Калинович призадумался.

— Это немного досадно: я думал сегодня сделать несколько визитов, — проговорил он.

— А если думали, так о чем же вам и беспокоиться? — возразил Петр Михайлыч. — Позвольте мне, для первого знакомства, предложить мою колесницу. Лошадь у меня прекрасная, дрожки тоже, хоть и не модного фасона, но хорошие. У меня здесь многие помещики, приезжая в город, берут.

— Вы меня много обяжете; но мне совестно…

— Что тут за совесть? Чем богаты, тем и рады.

— Благодарю вас.

— А я вас благодарю; только тут, милостивый государь, у меня есть одно маленькое условие: кто моего коня берет, тот должен у меня хлеба-соли откушать, обедать: это плата за провоз.

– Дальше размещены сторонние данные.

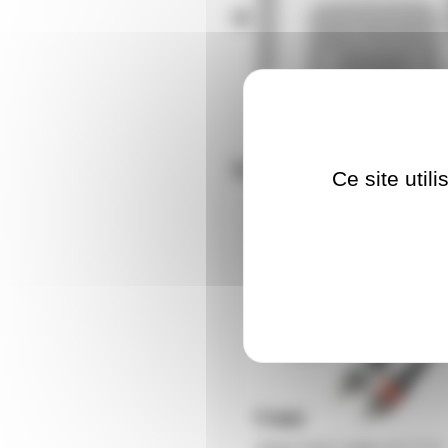
Nos clients ont aus
Ce site util
AH-K3TCC0100M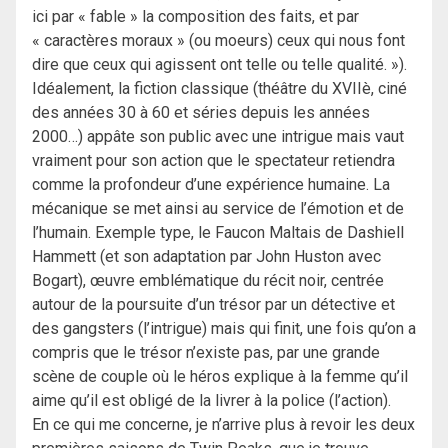
ici par « fable » la composition des faits, et par
« caractères moraux » (ou moeurs) ceux qui nous font
dire que ceux qui agissent ont telle ou telle qualité. »).
Idéalement, la fiction classique (théâtre du XVIIè, ciné
des années 30 à 60 et séries depuis les années
2000…) appâte son public avec une intrigue mais vaut
vraiment pour son action que le spectateur retiendra
comme la profondeur d’une expérience humaine. La
mécanique se met ainsi au service de l’émotion et de
l’humain. Exemple type, le Faucon Maltais de Dashiell
Hammett (et son adaptation par John Huston avec
Bogart), œuvre emblématique du récit noir, centrée
autour de la poursuite d’un trésor par un détective et
des gangsters (l’intrigue) mais qui finit, une fois qu’on a
compris que le trésor n’existe pas, par une grande
scène de couple où le héros explique à la femme qu’il
aime qu’il est obligé de la livrer à la police (l’action).
En ce qui me concerne, je n’arrive plus à revoir les deux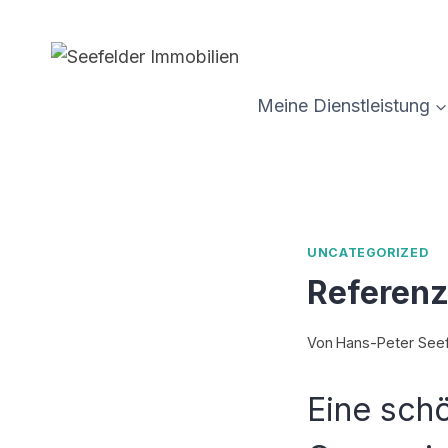
Zum
Inhalt
springen
Meine Dienstleistung
UNCATEGORIZED
Referen
Von
Hans-Peter Seef
Eine sch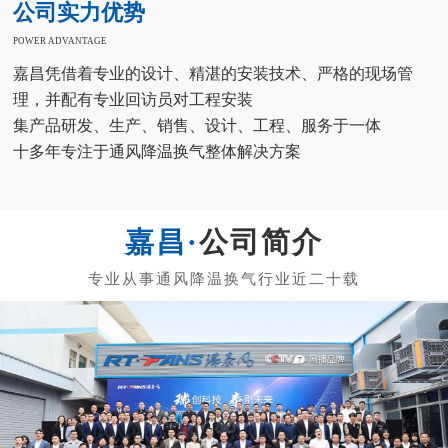
公司实力优势
POWER ADVANTAGE
嘉昌凭借着专业的设计、精湛的安装技术、严格的现场管
理，并配有专业回访员对工程安装
集产品研发、生产、销售、设计、工程、服务于一体
十多年专注于通风降温换气整体解决方案
公司简介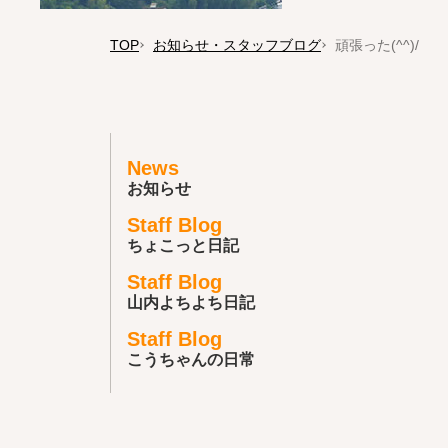
TOP
お知らせ・スタッフブログ
頑張った(^^)/
News
お知らせ
Staff Blog
ちょこっと日記
Staff Blog
山内よちよち日記
Staff Blog
こうちゃんの日常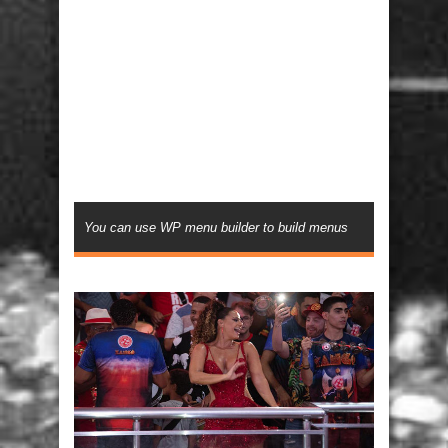
You can use WP menu builder to build menus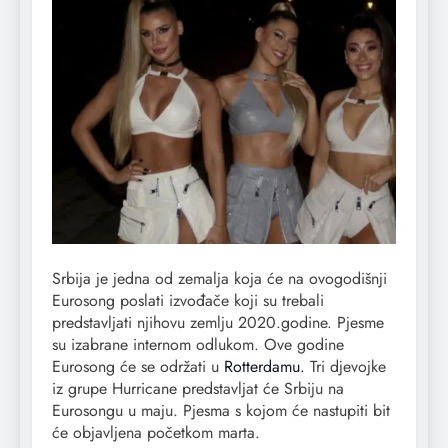
Srbija je jedna od zemalja koja će na ovogodišnji
Eurosong poslati izvođače koji su trebali
predstavljati njihovu zemlju 2020.godine. Pjesme
su izabrane internom odlukom. Ove godine
Eurosong će se održati u
Rotterdamu.
Tri djevojke
iz grupe Hurricane predstavljat će Srbiju na
Eurosongu u maju. Pjesma s kojom će nastupiti bit
će objavljena početkom marta.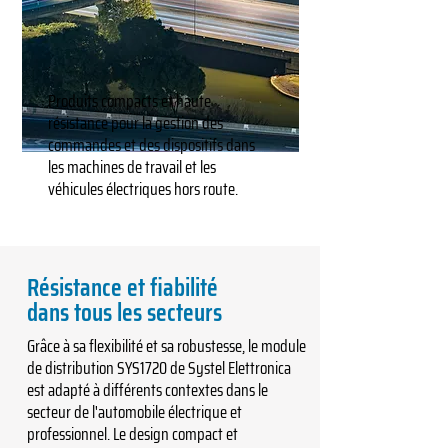
Produits compacts et haute
résistance pour la gestion des
commandes et des dispositifs dans
les machines de travail et les
véhicules électriques hors route.
Résistance et fiabilité
dans tous les secteurs
Grâce à sa flexibilité et sa robustesse, le module
de distribution SYS1720 de Systel Elettronica
est adapté à différents contextes dans le
secteur de l'automobile électrique et
professionnel. Le design compact et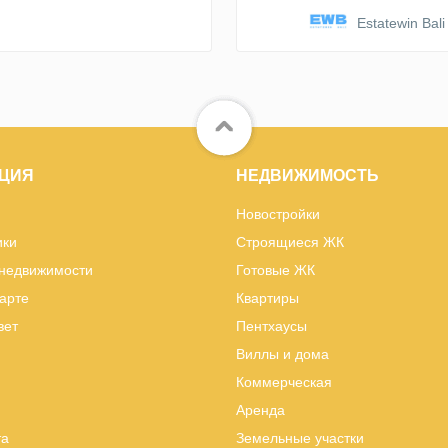
Estatewin Bali
ЦИЯ
НЕДВИЖИМОСТЬ
Новостройки
ики
Строящиеся ЖК
 недвижимости
Готовые ЖК
карте
Квартиры
вет
Пентхаусы
Виллы и дома
Коммерческая
Аренда
та
Земельные участки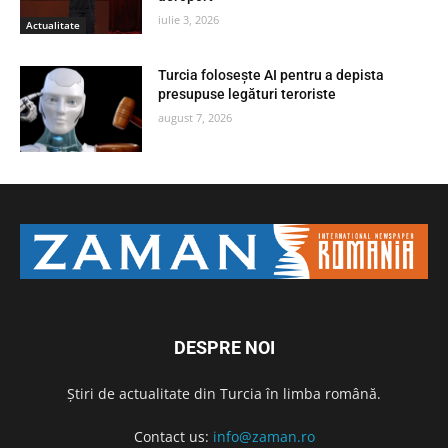
iulie 3, 2026
Actualitate
Turcia folosește AI pentru a depista
presupuse legături teroriste
august 7, 2026
DESPRE NOI
Știri de actualitate din Turcia în limba română.
Contact us:
info@zaman.ro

— Самая приятная плата, — отвечал с улыбкою Калинович, — только я боюсь, чтоб мне не задержать вас.

— Располагайте вашим временем, как вам угодно, — отвечал Петр Михайлыч, вставая. — До приятного свиданья, — прибавил он, расшаркиваясь.

Калинович подал ему всю руку и вежливо проводил до самых дверей.

Всю дорогу старик шел задумчивее обыкновенного и по временам восклицал:

— Эх-ма, молодежь, молодежь! Ума у вас, может быть, и больше против нас, стариков, да сердца мало! — прибавил он, всходя на крыльцо, и тотчас, по обыкновению, предуведомил о госте к обеду Палагею Евграфовну.

— Знаю уж, — проговорила она и побежала на погреб.

Переодевшись и распорядившись, чтоб ехала к Калиновичу лошадь, Петр Михайлыч пошел в гостиную к дочери, поцеловал ее, сел и опять задумался.

— Что, папенька, видели нового смотрителя? — спросила Настенька.

— Видел, милушка, имел счастье познакомиться, — отвечал Петр Михайлыч с полуулыбкой.

— Молодой?

— Молодой!.. Франт!.. И человек, видно, умный!.. Только, кажется, горденек немного. Наших молодцов точно губернатор принял: свысока… Нехорошо… на первый раз ему не делает это чести.

— Что ж такое, если это в нем сознание собственного достоинства? Учителя ваши точно добрые люди — но и только! — возразила Настенька.

— Какие бы они ни были люди, — возразил, в свою очередь, Петр Михайлыч, — а все-таки ему не следовало поднимать носа. Гордость есть двух родов: одна благородная — это желание быть лучшим, желание совершенствоваться; такая гордость — принадлежность великих людей: она подкрепляет их в трудах, дает им силу поборать препятствия и достигать своей цели. А эта гордость — поважничать перед маленьким человеком — тьфу! Плевать я на нее хочу; зачем она? Это гордость глупая, смешная.

— Зачем же вы звали его обедать, если он гордец? — спросила Настенька.

— А затем, что хочу с ним об учителях поговорить. Надобно ему внушить, чтоб он понимал их настоящим манером, — отвечал Петр Михайлыч, желая несколько замаскировать в себе простое чувство гостеприимства, вследствие которого он всех и каждого готов был к себе позвать обедать, бог знает зачем и для чего.

— По крайней мере я бы лошадь не послала: пускай бы пришел пешком, — заметила Настенька.

— Перестань пустяки говорить! — перебил уж с досадою Петр Михайлыч. — Что лошади сделается! Не убудет ее. Он хочет визиты делать: не пешком же ему по городу бегать.

— Визиты делать! Вчера приехал, а сегодня хочет визиты делать! — воскликнула с насмешкой Настенька.

— Что же тут удивительного? Это хорошо.

— Перед учителями важничает, а перед другими, не успел приехать, бежит кланяться; он просто глуп после этого!

— Вот тебе и раз! Экая ты, Настенька, смелая на приговоры! Я не вижу тут ничего глупого. Он будет жить в городе и хочет познакомиться со всеми.

— Стоит, если только он умный человек!

— Отчего ж не стоит? Здесь люди все почтенные… Вот это в тебе, душенька, очень нехорошо, и мне весьма не нравится, — говорил Петр Михайлыч, колотя пальцем по столу. — Что это за нелюбовь такая к людям! За что? Что они тебе сделали?

— В моей любви, я думаю, никто не нуждается.

— В любви нуждается бог и собственное сердце человека. Без любви к себе подобным жить на свете тяжело и грешно! — произнес внушительно старик.

Настенька отвечала ему полупрезрительной улыбкой.

На эту тему Петр Михайлыч часто и горячо спорил с дочерью.